2

(This question is very similar to Store multiple elements in json files in AWS Athena)

I have a JSON file in an S3 bucket that is structured like this -

[{"key1": value, "key2": value, "key3": {"key4": value, etc}}, {"key1": value....}]

Two questions:

  1. Why is it that if I send this directly to Quicksight, Quicksight knows to normalize the file perfectly (unless there are multiple files in the bucket that don't match (which is why I'm trying Athena)) but Athena struggles with it? I know it has something to do with formatting (each dictionary isn't on its own line, it's a list of dictionaries and not just dictionaries, etc) but it seems so unnecessary to modify the original file if there is another service on AWS that knows how to parse and flatten it without an issue.

  2. I'm using a Python script in Lambda to call the API and the list of dictionaries is the format it comes in. Is there a simple way to format the JSON file in the way Athena likes? Below is an example of my current script -

response = requests.request(method, url, **kwargs)
data_dict = response.json()
data_json = json.dumps(data_dict['results'])
s3.Bucket('bucket_name').put_object(Key = key, Body = data_json)

Disclaimer: I am fairly new to AWS/coding in general and have encountered many challenges while trying to understand the AWS documentation, so my apologies if this is a simple fix.

4

1 回答 1

5

Athena and Quicksight have different back ends so this explains the difference in behavior.

The issue with Athena is that each JSON record needs to be on its own line and not wrapped up inside of a JSON array. I have created lambdas to "flatten" out JSON that I pull off of a stream, similar to your problem.
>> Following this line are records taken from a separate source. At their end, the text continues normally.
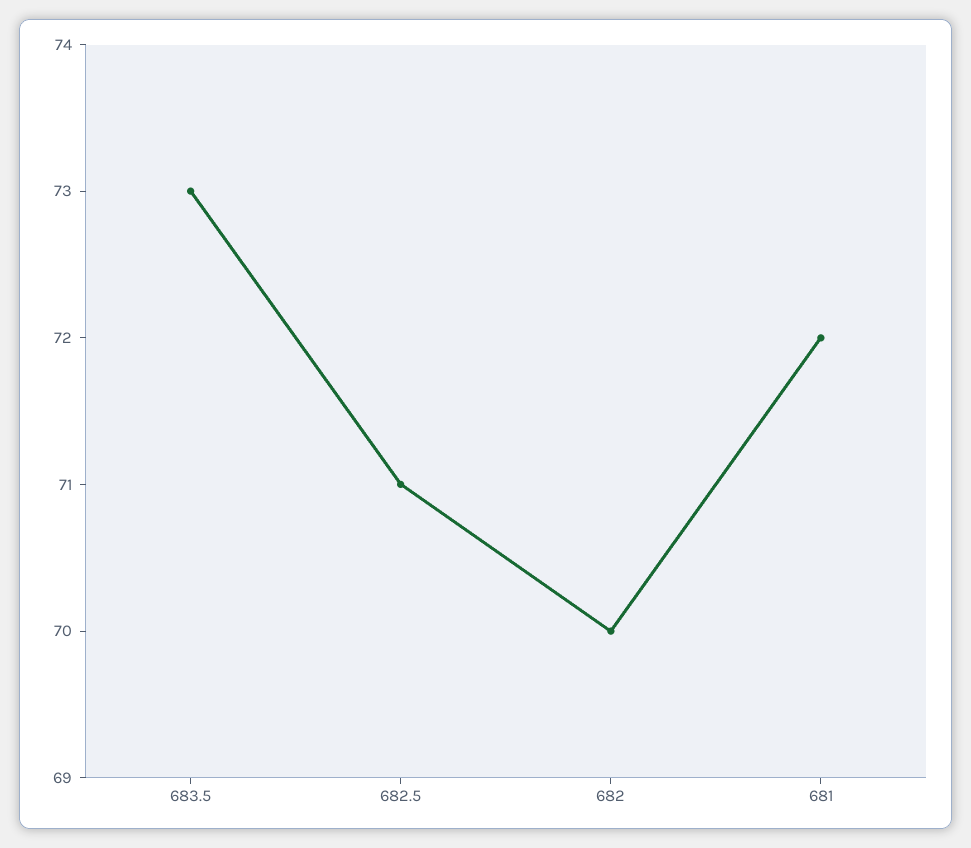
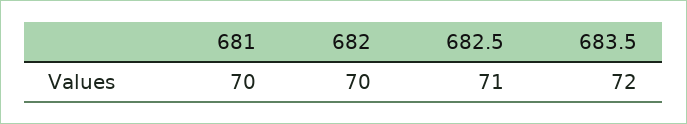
  {
-   "683.5": 73,
+   "683.5": 72,
    "682.5": 71,
    "682": 70,
-   "681": 72
+   "681": 70
  }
Here is some sample code that should do the trick for you to make the data more compatible with Athena (this code is unrun/untested but hope it gives you the right idea):

client = boto3.client('s3')
response = requests.request(method, url, **kwargs)
data_dict = response.json()

with open('/tmp/out.json', 'w') as output:
    for result in data_dict['results']:
        output.write(json.dumps(result))

client.upload_file('/tmp/out.json', 'bucket_name', key)
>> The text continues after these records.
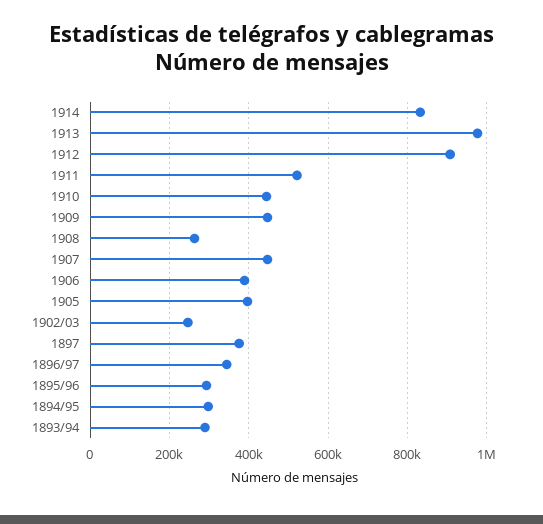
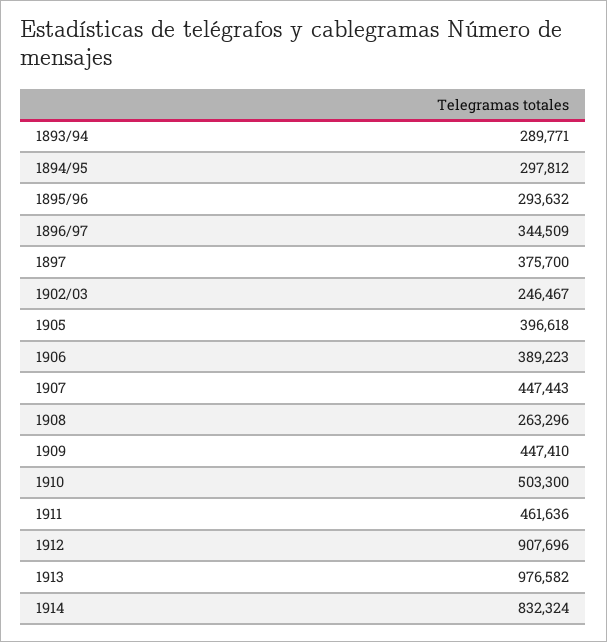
  {
    "1914": 832324,
    "1913": 976582,
    "1912": 907696,
-   "1911": 520000,
+   "1911": 461636,
-   "1910": 440000,
+   "1910": 503300,
    "1909": 447410,
    "1908": 263296,
    "1907": 447443,
    "1906": 389223,
    "1905": 396618,
    "1902/03": 246467,
    "1897": 375700,
    "1896/97": 344509,
    "1895/96": 293632,
    "1894/95": 297812,
    "1893/94": 289771
  }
Keep in mind that Athena does not like keys/column names that have . in them so if you have any in your data, you may need to massage your data before storing it in s3.

If your JSON is nested, as you example indicates with key3, you may also want to look into the flattening your JSON before storing it in S3 with something like flatten_json. Athena will let you query nested JSON just fine but some other tools like Quicksight may not handle complex nested columns.

于 2019-05-23T14:26:14.283 回答